Editor’s Note: The following is an excerpt from A Quest for Warrior Priests: Enlisting Warriors as Healers and Peacebuilders by Charlie Reynolds, which is available today in the Good Faith Media online bookstore.
“You need to know that your new boss will not be Chaplain-friendly.” A fellow Chaplain felt he needed to give me a warning two weeks before Major General (MG) Geoffrey C. Lambert would replace MG Boykin as my new boss. Three weeks later I went to General Lambert’s office to give him my introductory briefing. I was not anticipating the ambiance of God’s presence I had experienced in my initial briefing with MG Boykin. I was wrong. When I finished my briefing, I told MG Lambert that I would like to pray for him and asked him if there was anything he would like me to pray for. “Yes, Chaplain,” he said, in a wavering voice, “my brother is very sick, and the doctors do not know if he is going to survive.” As I had done in the briefing with MG Boykin, I bowed my head, only this time it was to pray for my new commander’s brother.
Healing is a dimension of God’s power and presence that is difficult to understand. In a sermon on prayer, Bruce Salmon, a close friend and an experienced pastor, provides insightful assessment on prayer and healing: “Prayer is no guarantee that the sick will always be healed. We humans are mortal, after all. But many times, the Lord does restore the sick…. When we take one another to God in prayer, we are offering something beyond what we could do on a purely human level. There is great power in prayer.” It was with this awareness that I prayed for my new commander’s brother.

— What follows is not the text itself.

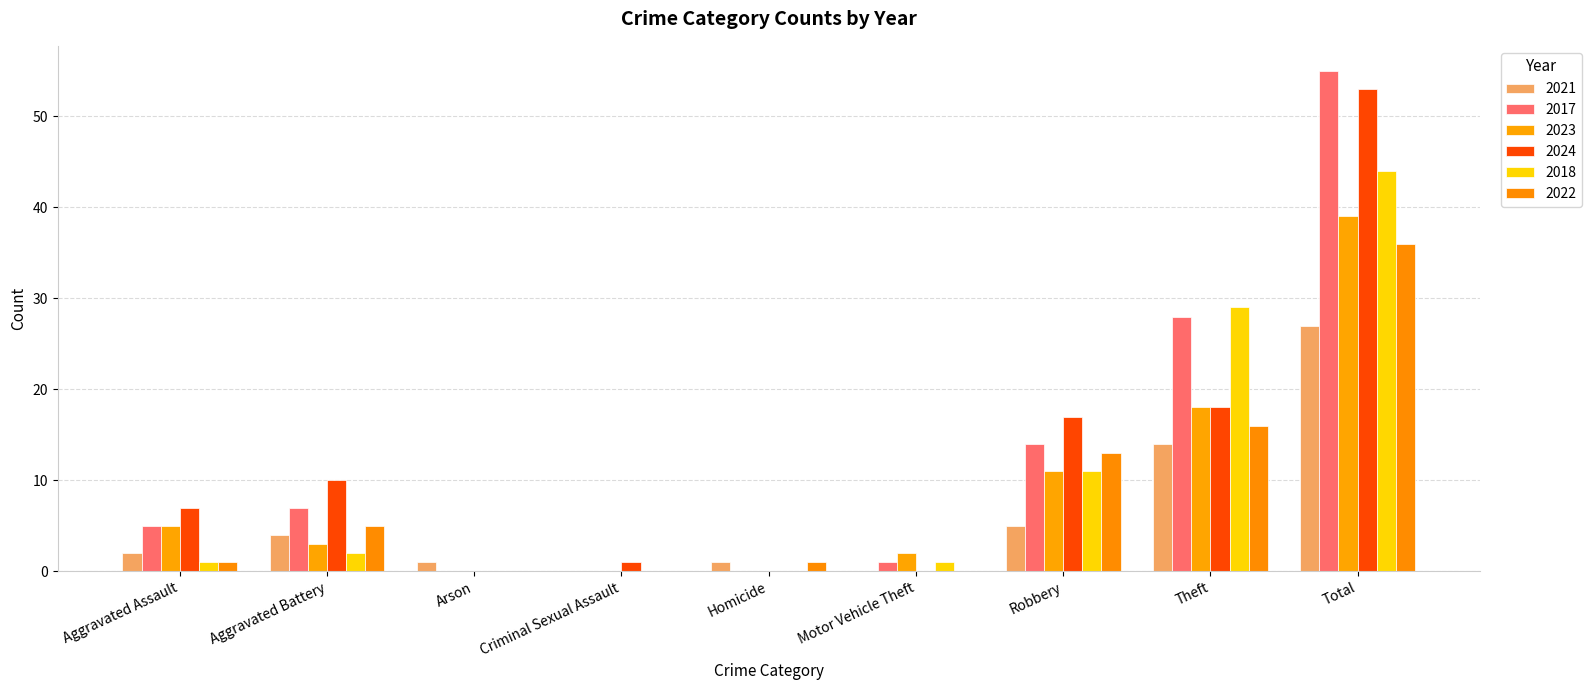

Rank the categories by 2021 value from lowest to highest.

Criminal Sexual Assault, Motor Vehicle Theft, Arson, Homicide, Aggravated Assault, Aggravated Battery, Robbery, Theft, Total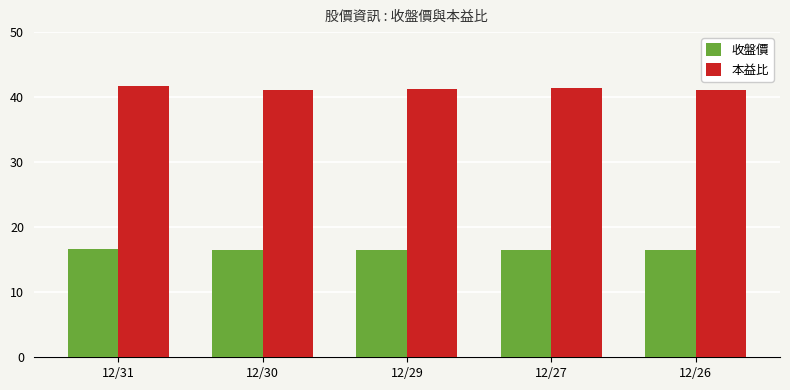

Rank the series by their average value, from lowest to highest.

收盤價, 本益比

I was surprised a few weeks later when I received a call from MG Lambert’s secretary informing me that the general wanted to see me in his office. I immediately walked from my office in JFK Chapel to the general’s office in the SWCS command headquarters across the street. “Chaplain,” he said after he greeted me, “I want to thank you for the prayer for my brother. He is doing much better, and the doctors have said that he is going to recover.”
Entering the window God had opened, I told MG Lambert that it was my custom as a Chaplain to pray with my commanders once a month. I asked him if I could do the same with him. Given the circumstance God had created, it was difficult for him to say no. Every month we met for prayer. I could sense a growing receptiveness on his part to God’s presence in those prayers.
The following summer MG Lambert decided to retire. Our prayer session was scheduled in his office just before the rehearsal for his change of command ceremony. He was late arriving, and we did not have a chance to meet before the rehearsal. With all the preparations for the ceremony the next day, I assumed we would not have time to have our last prayer session. After the rehearsal the general walked over to me. “Chaplain,” he said, “let’s have that prayer time together.” We were standing beside the statue of Arthur “Bull” Simons. When Special Forces operators from around the world get together and share their memories of the best and most talented special warfare personnel to ever wear the uniform, there is always a story about Col. Bull Simons. In the Special Forces world we were standing on hallowed ground. I thanked God for the times we had shared together and prayed for MG Lambert and his wife as they entered a new chapter in their lives. MG Lambert knew I was also leaving for a new assignment and that I would be deploying to Afghanistan. When I finished my prayer, he placed his arm around my shoulders and said, “God, take care of my Chaplain while he is down range.” In that moment this hallowed ground became sacred space in the heart of my Chaplain-friendly commander.